In an interview with Mark Levin on Sunday on Fox News’s Life, Liberty, and Levin, Pompeo discussed the Trump administration’s approach to foreign policy with a focus on its adversaries and discussed China’s growing influence.
“I think political leadership has failed the American people in this regard for many, many years, misunderstanding what it was that the Chinese Communist Party has as its intention,” Pompeo said. “In America, sometimes we discount these things. Just listen to what General Secretary Xi Jinping says, and you can predict and watch what the Chinese actions are likely to be.”
Pompeo credited President Trump in speaking out against China in several ways, including its handling of the coronavirus pandemic. China faced major international criticism over its alleged “cover-up” and spread of disinformation related to COVID-19, which originated in Wuhan last year.

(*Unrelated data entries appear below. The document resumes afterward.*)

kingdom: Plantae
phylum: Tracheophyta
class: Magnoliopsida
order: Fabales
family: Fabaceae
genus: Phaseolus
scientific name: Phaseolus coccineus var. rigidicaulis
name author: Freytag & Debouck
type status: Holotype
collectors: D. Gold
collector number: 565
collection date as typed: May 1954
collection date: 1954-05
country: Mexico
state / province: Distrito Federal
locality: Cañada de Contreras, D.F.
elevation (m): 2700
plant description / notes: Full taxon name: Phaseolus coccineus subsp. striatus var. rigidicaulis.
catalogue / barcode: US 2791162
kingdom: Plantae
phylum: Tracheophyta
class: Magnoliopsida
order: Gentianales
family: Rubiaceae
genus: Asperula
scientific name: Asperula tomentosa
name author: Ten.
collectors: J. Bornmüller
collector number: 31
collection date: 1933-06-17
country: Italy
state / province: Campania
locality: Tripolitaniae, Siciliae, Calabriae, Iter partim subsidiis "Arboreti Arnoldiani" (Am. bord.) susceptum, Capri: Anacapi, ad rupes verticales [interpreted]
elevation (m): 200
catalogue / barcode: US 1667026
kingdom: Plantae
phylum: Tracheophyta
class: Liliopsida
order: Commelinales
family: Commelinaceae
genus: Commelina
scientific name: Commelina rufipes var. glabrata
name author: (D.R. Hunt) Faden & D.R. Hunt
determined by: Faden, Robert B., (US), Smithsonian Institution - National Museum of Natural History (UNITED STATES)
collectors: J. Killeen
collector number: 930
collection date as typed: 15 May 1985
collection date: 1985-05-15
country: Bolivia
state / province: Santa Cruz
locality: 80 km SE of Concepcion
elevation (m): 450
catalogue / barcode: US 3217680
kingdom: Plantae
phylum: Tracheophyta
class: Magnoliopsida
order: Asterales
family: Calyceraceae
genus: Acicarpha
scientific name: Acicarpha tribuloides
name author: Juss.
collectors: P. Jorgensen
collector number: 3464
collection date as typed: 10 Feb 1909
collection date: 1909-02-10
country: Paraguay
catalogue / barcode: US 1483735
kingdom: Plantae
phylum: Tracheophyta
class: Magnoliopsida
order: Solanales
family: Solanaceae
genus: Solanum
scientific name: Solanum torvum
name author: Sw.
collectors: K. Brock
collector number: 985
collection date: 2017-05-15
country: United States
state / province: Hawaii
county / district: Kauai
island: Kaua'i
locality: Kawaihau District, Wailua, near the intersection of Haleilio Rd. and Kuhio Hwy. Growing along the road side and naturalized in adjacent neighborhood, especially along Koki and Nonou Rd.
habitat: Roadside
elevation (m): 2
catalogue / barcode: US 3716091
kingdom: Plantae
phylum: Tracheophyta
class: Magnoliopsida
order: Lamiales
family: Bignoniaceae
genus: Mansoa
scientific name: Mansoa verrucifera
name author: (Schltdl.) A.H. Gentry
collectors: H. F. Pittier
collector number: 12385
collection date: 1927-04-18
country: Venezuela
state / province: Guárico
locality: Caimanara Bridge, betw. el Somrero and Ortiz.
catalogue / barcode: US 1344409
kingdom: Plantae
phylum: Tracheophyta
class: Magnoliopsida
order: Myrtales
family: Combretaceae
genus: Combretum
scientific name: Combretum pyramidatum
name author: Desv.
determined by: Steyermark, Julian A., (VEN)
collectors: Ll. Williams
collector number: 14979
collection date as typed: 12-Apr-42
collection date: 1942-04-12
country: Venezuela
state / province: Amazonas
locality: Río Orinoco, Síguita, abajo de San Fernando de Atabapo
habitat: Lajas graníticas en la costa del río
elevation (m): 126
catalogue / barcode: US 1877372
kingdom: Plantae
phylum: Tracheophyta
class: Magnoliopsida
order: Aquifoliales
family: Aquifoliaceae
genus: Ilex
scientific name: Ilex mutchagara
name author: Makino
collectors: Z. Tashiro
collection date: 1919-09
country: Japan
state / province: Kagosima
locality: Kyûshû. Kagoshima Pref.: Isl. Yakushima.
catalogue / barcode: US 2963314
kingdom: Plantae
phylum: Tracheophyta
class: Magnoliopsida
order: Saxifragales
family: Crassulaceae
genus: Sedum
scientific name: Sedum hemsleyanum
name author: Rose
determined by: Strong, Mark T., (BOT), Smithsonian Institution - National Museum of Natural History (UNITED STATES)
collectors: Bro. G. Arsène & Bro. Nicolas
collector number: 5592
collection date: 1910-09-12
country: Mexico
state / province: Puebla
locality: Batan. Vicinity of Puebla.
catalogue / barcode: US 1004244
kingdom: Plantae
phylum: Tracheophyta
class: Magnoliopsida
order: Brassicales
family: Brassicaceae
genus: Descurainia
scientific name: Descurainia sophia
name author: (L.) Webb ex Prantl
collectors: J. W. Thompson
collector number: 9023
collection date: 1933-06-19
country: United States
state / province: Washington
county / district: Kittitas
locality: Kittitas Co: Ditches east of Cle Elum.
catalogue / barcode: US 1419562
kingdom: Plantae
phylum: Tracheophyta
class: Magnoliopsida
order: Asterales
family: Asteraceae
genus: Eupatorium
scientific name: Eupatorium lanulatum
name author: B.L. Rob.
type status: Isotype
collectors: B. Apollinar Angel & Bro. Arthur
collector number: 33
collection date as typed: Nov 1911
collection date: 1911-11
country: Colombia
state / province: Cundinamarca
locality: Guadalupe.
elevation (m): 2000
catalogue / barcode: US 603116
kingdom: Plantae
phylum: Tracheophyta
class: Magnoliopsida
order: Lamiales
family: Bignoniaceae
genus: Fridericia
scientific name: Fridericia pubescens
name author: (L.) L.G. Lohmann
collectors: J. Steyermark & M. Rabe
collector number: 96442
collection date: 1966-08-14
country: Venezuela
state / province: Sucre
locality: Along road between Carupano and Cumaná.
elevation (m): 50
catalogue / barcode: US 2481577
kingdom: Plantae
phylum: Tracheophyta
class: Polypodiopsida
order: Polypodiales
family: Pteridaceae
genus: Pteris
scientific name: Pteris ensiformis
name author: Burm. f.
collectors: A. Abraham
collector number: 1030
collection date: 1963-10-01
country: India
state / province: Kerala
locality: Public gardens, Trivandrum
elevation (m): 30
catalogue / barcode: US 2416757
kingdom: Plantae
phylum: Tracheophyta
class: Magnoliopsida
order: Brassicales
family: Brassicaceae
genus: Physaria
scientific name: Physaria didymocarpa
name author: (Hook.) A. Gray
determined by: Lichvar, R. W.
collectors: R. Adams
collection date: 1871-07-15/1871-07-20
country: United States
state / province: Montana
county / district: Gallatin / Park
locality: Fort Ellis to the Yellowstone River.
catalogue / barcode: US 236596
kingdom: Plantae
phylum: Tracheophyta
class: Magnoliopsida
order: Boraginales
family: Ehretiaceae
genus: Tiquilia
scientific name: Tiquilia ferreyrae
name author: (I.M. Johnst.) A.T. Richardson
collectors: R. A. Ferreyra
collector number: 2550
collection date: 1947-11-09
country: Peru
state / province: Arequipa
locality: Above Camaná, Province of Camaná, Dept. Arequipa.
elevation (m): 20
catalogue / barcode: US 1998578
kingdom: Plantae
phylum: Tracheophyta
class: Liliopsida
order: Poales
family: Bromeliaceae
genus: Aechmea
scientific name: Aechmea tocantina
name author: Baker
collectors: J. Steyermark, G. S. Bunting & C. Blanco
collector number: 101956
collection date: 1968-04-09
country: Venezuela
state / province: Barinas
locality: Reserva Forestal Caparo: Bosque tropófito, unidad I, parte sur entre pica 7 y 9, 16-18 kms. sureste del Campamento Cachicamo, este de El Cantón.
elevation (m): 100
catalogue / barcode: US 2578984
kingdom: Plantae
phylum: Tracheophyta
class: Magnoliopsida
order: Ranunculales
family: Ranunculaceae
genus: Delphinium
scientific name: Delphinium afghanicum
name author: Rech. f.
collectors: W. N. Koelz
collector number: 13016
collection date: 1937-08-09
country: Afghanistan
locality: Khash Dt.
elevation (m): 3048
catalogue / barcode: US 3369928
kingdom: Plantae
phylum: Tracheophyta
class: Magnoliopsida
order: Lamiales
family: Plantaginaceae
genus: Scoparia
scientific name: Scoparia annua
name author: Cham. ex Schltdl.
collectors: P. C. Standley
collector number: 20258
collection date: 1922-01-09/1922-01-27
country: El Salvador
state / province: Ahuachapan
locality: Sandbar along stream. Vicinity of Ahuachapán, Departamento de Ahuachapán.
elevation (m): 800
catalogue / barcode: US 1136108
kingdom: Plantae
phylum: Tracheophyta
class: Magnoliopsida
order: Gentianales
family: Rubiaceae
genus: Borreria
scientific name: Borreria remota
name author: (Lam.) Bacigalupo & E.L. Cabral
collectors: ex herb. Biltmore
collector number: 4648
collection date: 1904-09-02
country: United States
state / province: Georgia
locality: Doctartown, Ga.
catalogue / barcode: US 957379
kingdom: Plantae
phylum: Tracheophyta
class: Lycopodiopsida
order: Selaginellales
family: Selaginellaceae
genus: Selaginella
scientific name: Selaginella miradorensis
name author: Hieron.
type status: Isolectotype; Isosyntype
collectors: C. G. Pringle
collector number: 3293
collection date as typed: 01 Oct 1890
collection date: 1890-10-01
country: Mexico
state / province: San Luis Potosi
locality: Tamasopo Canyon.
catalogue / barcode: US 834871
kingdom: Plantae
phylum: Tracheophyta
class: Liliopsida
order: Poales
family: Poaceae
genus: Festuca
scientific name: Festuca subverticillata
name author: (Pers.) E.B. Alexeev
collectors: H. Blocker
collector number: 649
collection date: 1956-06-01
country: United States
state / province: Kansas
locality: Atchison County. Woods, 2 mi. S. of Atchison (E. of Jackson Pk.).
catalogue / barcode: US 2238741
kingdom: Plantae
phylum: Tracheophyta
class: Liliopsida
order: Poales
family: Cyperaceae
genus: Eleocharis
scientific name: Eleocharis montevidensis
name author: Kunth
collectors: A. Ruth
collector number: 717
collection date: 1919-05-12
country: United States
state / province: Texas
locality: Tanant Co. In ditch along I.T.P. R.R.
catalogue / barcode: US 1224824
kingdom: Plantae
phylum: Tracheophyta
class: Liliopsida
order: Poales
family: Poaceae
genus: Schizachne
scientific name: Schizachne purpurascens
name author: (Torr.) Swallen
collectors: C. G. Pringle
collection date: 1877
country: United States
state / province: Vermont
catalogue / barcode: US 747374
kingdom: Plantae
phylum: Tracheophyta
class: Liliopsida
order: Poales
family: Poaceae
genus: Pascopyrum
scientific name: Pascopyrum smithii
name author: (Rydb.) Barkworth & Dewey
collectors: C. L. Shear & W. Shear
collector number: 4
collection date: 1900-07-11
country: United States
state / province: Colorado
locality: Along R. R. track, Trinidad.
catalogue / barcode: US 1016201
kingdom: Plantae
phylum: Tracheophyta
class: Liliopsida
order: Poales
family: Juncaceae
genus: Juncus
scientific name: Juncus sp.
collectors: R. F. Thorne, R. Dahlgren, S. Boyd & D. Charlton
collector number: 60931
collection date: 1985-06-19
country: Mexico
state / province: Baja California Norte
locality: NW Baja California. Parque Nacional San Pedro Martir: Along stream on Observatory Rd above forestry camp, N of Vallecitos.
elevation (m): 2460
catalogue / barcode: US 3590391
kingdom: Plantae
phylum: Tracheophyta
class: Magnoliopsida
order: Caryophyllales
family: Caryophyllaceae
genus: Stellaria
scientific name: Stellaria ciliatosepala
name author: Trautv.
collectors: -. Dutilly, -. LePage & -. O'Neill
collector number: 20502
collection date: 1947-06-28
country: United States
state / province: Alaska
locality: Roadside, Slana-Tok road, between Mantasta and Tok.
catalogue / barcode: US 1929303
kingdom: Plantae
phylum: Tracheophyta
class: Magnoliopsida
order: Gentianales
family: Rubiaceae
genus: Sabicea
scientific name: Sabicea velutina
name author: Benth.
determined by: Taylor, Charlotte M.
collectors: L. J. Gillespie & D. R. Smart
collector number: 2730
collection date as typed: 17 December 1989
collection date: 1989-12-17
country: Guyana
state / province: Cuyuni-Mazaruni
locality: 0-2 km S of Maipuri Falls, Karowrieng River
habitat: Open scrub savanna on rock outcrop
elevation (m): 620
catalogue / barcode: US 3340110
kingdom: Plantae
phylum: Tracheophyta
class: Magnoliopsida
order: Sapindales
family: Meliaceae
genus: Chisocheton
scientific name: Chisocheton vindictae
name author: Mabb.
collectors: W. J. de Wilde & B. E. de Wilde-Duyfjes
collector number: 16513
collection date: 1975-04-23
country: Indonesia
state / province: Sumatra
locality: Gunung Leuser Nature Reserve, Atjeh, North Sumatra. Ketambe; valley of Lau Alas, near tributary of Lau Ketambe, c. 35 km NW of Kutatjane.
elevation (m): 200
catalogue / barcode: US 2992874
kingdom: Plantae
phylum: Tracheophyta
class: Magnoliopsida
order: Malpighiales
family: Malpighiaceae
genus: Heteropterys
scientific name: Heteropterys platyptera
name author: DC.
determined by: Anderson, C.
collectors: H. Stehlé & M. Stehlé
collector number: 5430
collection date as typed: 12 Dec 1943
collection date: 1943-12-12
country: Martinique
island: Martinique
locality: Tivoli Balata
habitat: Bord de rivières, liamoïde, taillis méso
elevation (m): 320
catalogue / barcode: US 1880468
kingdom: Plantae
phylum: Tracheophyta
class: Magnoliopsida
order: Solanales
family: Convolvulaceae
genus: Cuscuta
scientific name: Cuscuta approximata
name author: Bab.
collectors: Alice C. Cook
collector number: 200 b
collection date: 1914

The Trump administration has tried to crack down on the country through the imposition of tariffs, attempts to support pro-democracy protesters in Hong Kong, and recent sanctions China’s northwestern region of Xinjiang over accusations of its widespread abuses against Uighur Muslims.
Pompeo also disagreed with how the U.S. has handled its relationship with China since President Richard Nixon first opened up trade with the country in the 1970s.
“We were pushing back against essentially 50 years of U.S. policy with respect to China, since Nixon and Kissinger had gone to Beijing back in the early 1970s, where there was the theory of the case was if we just do more business with them, if we open up, they’ll become less hostile, less hegemonic in their desires and less authoritarian internally. That failed,” Pompeo said.
Pompeo added that the first step to combat China is to discuss its threat openly, a move he believes the administration has been successful in doing.
“We have now begun to build out this global coalition to push back,” Pompeo said. “It will take years. We sat on this for five decades. It will take years to accomplish this, but we have turned the corner. I believe that the tide has turned in terms of the recognition of the threat that this authoritarian regime in China presents.”
Heading into the November election, Pompeo said he’s hopeful to continue the policies the administration has pushed toward China. But if Trump is not reelected, he said he hopes the next administration will continue recognizing its threat.
“I hope if there’s a new administration, whether that’s four years from now or four months from now, this threat will be taken in the same level of seriousness and they are prepared for what may well be short-term costs for the American people and some risk to confront what is a long-term challenge to our fundamental way of life here in the United States,” he said.